Whatever good can be said of the wildly successful Harry Potter book series and movies, this much is certain, Harry Potter is not an ordinary boy. The whole point of the story of Harry Potter—though I confess I never read it—is that he is not ordinary. Had he been ordinary, the author would have found something more interesting to be name the title after. Harry Potter is the star. Harry Potter is oddity. Harry Potter is the magical boy. The world is not. That is directly and diametrically opposite Chesteton’s view of what makes for a good book. Chesterton may be wrong, and but that doesn’t make the editor of the Chesterton Society right. He was wrong in Chesterton then just as Ahlquist is wrong in Chesterton now.
In addition to advancing the notion that Chesterton would be on friendly terms with a sorcerer boy, which idea is flatly contradicted not only on the textual analysis above but also on the fact that the few places Chesterton does mention magic, he says it is black magic and worked by the powers of Hell, I know that Ahlquist believes in a proposition which was condemned by Pius IX in his Syllabus of Errors:
“17. Good hope at least is to be entertained of the eternal salvation of all those who are not at all in the true Church of Christ. — Encyclical Quanto conficiamur, Aug. 10, 1863, etc.”

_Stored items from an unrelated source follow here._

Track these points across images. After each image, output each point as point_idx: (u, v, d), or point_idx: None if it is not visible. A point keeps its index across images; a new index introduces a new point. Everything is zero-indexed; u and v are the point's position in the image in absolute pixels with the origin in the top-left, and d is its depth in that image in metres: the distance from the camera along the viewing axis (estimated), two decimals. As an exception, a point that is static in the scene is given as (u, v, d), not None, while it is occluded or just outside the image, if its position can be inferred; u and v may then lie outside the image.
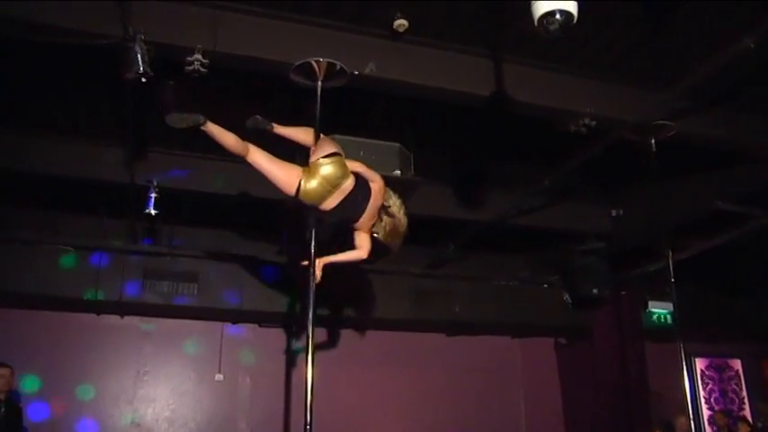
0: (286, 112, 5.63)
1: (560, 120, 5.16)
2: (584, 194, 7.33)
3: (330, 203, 3.78)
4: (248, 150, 3.73)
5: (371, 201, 3.87)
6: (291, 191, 3.71)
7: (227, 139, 3.74)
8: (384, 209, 3.94)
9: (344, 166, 3.83)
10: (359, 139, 5.05)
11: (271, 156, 3.81)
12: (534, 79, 5.03)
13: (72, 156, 6.08)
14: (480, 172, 6.94)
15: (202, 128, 3.65)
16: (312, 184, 3.71)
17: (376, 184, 3.92)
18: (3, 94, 5.40)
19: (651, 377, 8.69)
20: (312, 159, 3.84)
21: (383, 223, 3.93)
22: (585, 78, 5.17)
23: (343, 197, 3.79)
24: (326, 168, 3.78)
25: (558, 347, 9.66)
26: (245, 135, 3.89)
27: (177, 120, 3.62)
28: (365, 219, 3.88)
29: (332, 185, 3.76)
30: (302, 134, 4.06)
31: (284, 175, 3.74)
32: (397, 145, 5.62)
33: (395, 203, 4.00)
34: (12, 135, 5.92)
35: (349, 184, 3.81)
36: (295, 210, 3.93)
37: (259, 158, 3.73)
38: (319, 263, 3.86)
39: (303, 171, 3.78)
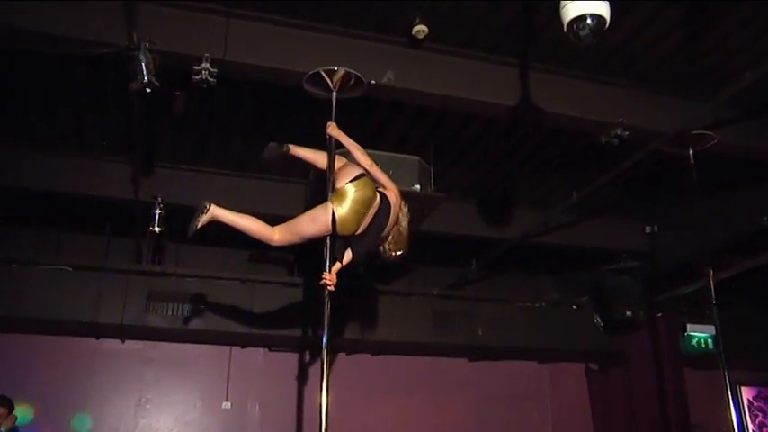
0: (300, 126, 5.71)
1: (591, 131, 5.13)
2: (617, 210, 7.28)
3: (364, 225, 3.80)
4: (274, 233, 3.74)
5: (392, 212, 3.89)
6: (328, 227, 3.70)
7: (246, 224, 3.74)
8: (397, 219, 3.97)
9: (372, 185, 3.85)
10: (376, 152, 5.01)
11: (293, 221, 3.82)
12: (563, 88, 5.02)
13: (74, 171, 6.15)
14: (505, 187, 6.92)
15: (207, 213, 3.70)
16: (344, 209, 3.71)
17: (392, 192, 3.96)
18: (1, 107, 5.47)
19: (692, 408, 8.51)
20: (339, 185, 3.85)
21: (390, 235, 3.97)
22: (618, 87, 5.15)
23: (373, 215, 3.82)
24: (356, 193, 3.79)
25: (588, 374, 9.53)
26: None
27: (193, 228, 3.74)
28: (387, 231, 3.91)
29: (365, 207, 3.78)
30: (320, 157, 4.07)
31: (314, 223, 3.73)
32: (417, 158, 5.64)
33: (404, 213, 4.05)
34: (10, 149, 6.00)
35: (377, 201, 3.85)
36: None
37: (288, 231, 3.75)
38: (333, 272, 3.86)
39: (332, 201, 3.77)
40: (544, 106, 4.85)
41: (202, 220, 3.69)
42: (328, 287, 3.75)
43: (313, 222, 3.73)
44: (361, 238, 3.86)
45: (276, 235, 3.71)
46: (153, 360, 8.05)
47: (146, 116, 4.90)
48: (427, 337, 8.11)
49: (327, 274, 3.74)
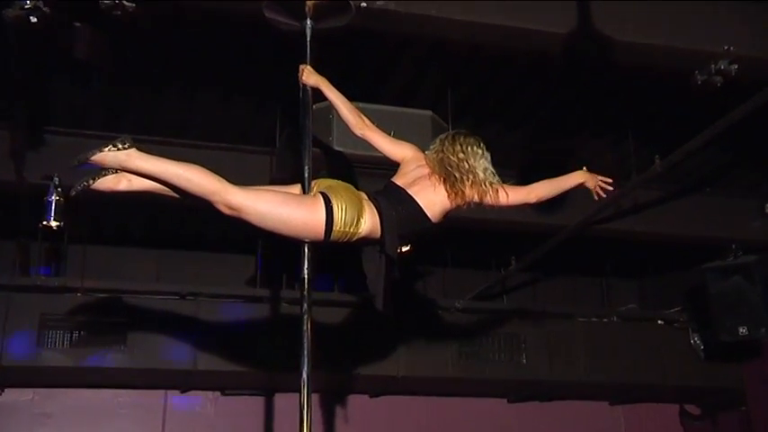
0: (262, 74, 5.73)
1: (681, 67, 5.15)
2: (722, 183, 7.34)
3: (371, 219, 3.67)
4: (231, 192, 3.41)
5: (418, 176, 3.84)
6: (320, 232, 3.54)
7: (186, 173, 3.39)
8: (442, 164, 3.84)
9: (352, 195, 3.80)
10: (372, 105, 5.06)
11: (267, 192, 3.64)
12: (639, 7, 5.01)
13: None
14: (558, 153, 6.94)
15: (123, 153, 3.35)
16: (340, 202, 3.62)
17: (406, 154, 3.95)
18: None
19: None
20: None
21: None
22: (723, 1, 5.14)
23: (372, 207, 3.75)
24: (330, 181, 3.77)
25: (685, 419, 9.62)
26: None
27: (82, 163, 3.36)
28: (438, 206, 3.82)
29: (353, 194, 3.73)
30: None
31: (301, 212, 3.54)
32: (429, 113, 5.70)
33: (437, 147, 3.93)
34: None
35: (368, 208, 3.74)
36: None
37: (256, 201, 3.48)
38: None
39: (321, 192, 3.63)
40: (612, 33, 4.84)
41: (108, 159, 3.35)
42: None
43: (301, 212, 3.59)
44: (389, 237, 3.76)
45: (235, 196, 3.42)
46: (50, 416, 8.10)
47: (31, 59, 4.90)
48: (449, 369, 8.19)
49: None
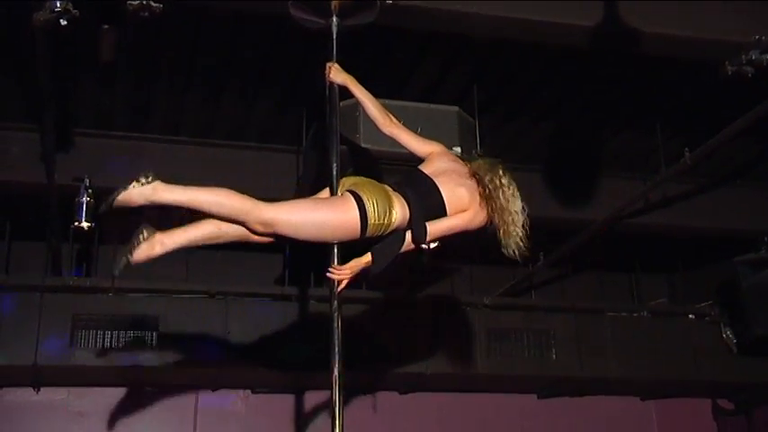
0: (286, 72, 5.73)
1: (710, 58, 5.10)
2: (753, 174, 7.27)
3: (401, 210, 3.70)
4: (263, 209, 3.45)
5: (454, 183, 3.83)
6: (356, 230, 3.57)
7: (216, 198, 3.44)
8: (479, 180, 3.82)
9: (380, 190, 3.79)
10: (398, 102, 5.04)
11: (306, 201, 3.72)
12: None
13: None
14: (585, 147, 6.91)
15: (147, 187, 3.40)
16: (370, 197, 3.62)
17: (434, 152, 3.92)
18: None
19: None
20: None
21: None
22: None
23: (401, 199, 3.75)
24: (353, 178, 3.77)
25: (719, 415, 9.53)
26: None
27: (111, 204, 3.44)
28: (456, 202, 3.79)
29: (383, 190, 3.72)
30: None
31: (335, 213, 3.57)
32: (456, 109, 5.66)
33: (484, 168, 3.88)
34: None
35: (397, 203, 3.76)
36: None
37: (285, 214, 3.51)
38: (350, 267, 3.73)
39: (348, 191, 3.66)
40: (639, 25, 4.81)
41: (134, 197, 3.40)
42: (336, 279, 3.70)
43: (336, 215, 3.57)
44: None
45: (267, 211, 3.46)
46: (83, 415, 8.13)
47: (59, 62, 4.92)
48: (478, 365, 8.16)
49: (337, 267, 3.70)
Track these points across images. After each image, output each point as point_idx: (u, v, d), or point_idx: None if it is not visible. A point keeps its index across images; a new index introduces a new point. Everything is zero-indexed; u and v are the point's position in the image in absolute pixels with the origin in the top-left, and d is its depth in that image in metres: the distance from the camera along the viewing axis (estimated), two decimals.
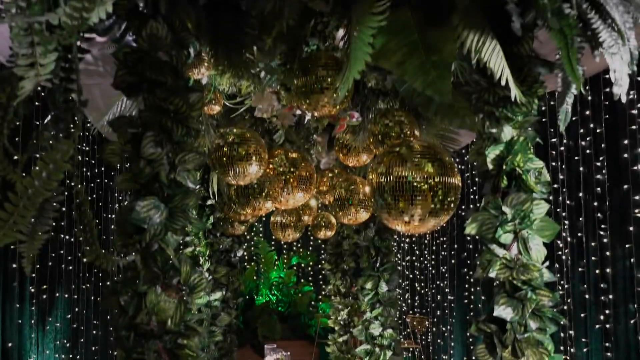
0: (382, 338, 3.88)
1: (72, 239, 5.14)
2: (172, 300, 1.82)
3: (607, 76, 4.01)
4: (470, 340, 6.45)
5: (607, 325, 3.92)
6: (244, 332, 8.63)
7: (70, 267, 5.15)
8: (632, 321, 3.71)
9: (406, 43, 1.72)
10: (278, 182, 3.05)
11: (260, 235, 10.08)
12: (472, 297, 6.40)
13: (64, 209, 4.87)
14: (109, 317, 5.92)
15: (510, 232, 1.95)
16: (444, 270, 7.38)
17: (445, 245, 7.36)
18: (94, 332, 5.61)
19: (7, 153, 1.46)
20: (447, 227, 7.26)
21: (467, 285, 6.58)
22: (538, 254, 1.96)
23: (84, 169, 5.10)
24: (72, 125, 1.61)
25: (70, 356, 5.08)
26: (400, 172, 2.16)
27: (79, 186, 1.65)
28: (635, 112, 3.72)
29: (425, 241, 8.16)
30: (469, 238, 6.57)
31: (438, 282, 7.58)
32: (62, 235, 4.93)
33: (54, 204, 1.54)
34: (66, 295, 5.06)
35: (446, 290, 7.25)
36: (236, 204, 3.83)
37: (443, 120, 2.62)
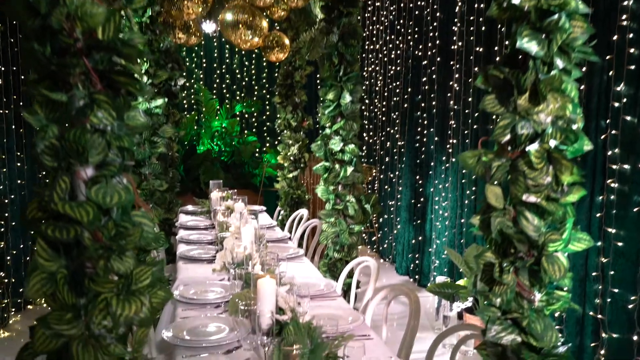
0: (342, 154, 3.56)
1: None
2: (102, 6, 1.33)
3: None
4: (420, 182, 6.37)
5: None
6: (186, 180, 8.29)
7: None
8: (602, 136, 3.56)
9: None
10: None
11: (201, 83, 9.41)
12: (425, 139, 6.23)
13: None
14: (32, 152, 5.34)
15: None
16: (395, 116, 7.13)
17: (398, 90, 7.04)
18: (19, 164, 5.06)
19: None
20: (402, 70, 6.90)
21: (419, 129, 6.38)
22: None
23: None
24: None
25: None
26: None
27: None
28: None
29: (377, 89, 7.82)
30: (424, 79, 6.26)
31: (388, 129, 7.36)
32: None
33: None
34: None
35: (396, 136, 7.06)
36: None
37: None
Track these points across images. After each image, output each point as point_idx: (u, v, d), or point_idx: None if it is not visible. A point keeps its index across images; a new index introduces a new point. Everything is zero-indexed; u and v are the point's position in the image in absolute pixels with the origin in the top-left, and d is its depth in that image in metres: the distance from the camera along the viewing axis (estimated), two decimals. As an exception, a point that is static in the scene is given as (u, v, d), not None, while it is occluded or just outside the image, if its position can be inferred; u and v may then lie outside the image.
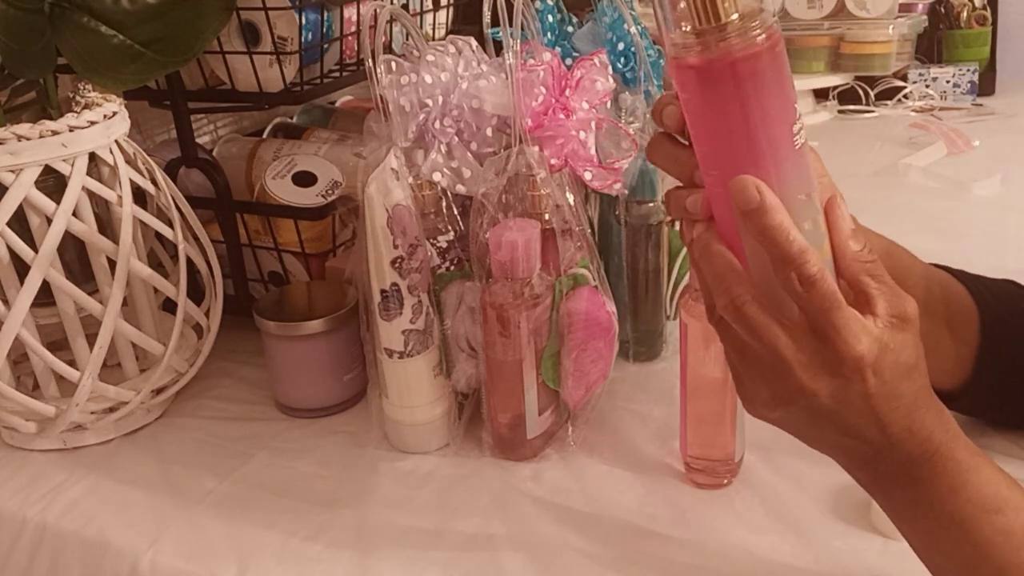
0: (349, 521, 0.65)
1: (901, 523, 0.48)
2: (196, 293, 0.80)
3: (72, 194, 0.68)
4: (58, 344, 0.75)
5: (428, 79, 0.68)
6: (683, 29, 0.41)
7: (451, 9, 1.06)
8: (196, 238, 0.79)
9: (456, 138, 0.69)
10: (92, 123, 0.70)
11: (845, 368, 0.42)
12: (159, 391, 0.78)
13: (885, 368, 0.43)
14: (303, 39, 0.80)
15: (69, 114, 0.70)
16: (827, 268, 0.43)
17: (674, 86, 0.43)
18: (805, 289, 0.42)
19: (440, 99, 0.68)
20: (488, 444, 0.71)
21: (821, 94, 1.64)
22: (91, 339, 0.71)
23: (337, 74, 0.88)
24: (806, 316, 0.43)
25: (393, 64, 0.68)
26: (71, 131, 0.68)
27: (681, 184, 0.47)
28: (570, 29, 0.87)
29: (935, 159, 1.33)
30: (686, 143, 0.46)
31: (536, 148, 0.68)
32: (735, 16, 0.40)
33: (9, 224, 0.67)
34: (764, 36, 0.40)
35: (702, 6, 0.40)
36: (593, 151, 0.71)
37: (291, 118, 1.07)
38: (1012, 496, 0.45)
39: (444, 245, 0.70)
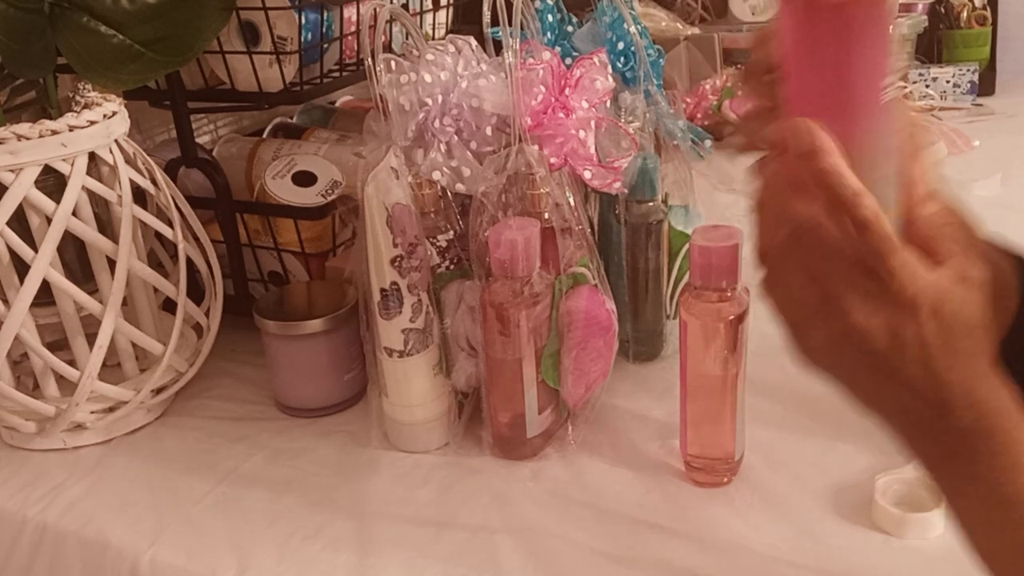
0: (349, 521, 0.65)
1: (955, 500, 0.46)
2: (196, 293, 0.80)
3: (72, 194, 0.68)
4: (58, 344, 0.74)
5: (428, 78, 0.68)
6: None
7: (451, 9, 1.06)
8: (196, 238, 0.79)
9: (456, 137, 0.69)
10: (92, 123, 0.70)
11: (899, 309, 0.41)
12: (159, 391, 0.78)
13: (943, 317, 0.41)
14: (303, 39, 0.80)
15: (69, 114, 0.70)
16: (890, 221, 0.41)
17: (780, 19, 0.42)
18: (858, 232, 0.40)
19: (440, 98, 0.68)
20: (488, 443, 0.71)
21: (821, 94, 1.64)
22: (91, 339, 0.71)
23: (337, 74, 0.89)
24: (859, 261, 0.41)
25: (393, 63, 0.68)
26: (71, 131, 0.68)
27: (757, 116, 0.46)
28: (570, 29, 0.87)
29: (935, 159, 1.33)
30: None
31: (536, 147, 0.68)
32: None
33: (9, 224, 0.67)
34: None
35: None
36: (593, 150, 0.71)
37: (291, 118, 1.07)
38: None
39: (444, 244, 0.70)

This asinine proposition was defended by Ahlquist on the Argument of the Month event and show, which debate was entitled, “Do we have a reasonable hope most non-Catholics will be saved?” Actually Catholics would have simply known that such a proposition was already solemnly and infallibly condemned by a Roman Pontiff, and so, of course one couldn’t hold to such a belief. But that is just how modernists operate. With the airs of piety and compassion, they undermine dogmatic authority and destroy what foundation Christ Himself has laid for the building up of the Church. This is necessary to do away with the old Church of God and build up the new Church of Man.
The Church has been replaced by the Modernist sect which is the cult of Man. This was accomplished over years of reeducation in education, art, culture, and religion. The process is ever ongoing until the Race of Imbeciles is materialized. Perhaps the best way to achieve this end in education, art, and culture, is the same way it was and is being achieved in religion–by taking away the Spiritual Paternity of the Papacy and the Priest, and the domestic Headship, by suppressing any notion of the Fatherhood of Form, in exchange for a mere material-maternal principle which is able to be shaped according to the whims and fancies of man’s imagination instead of God’s truth.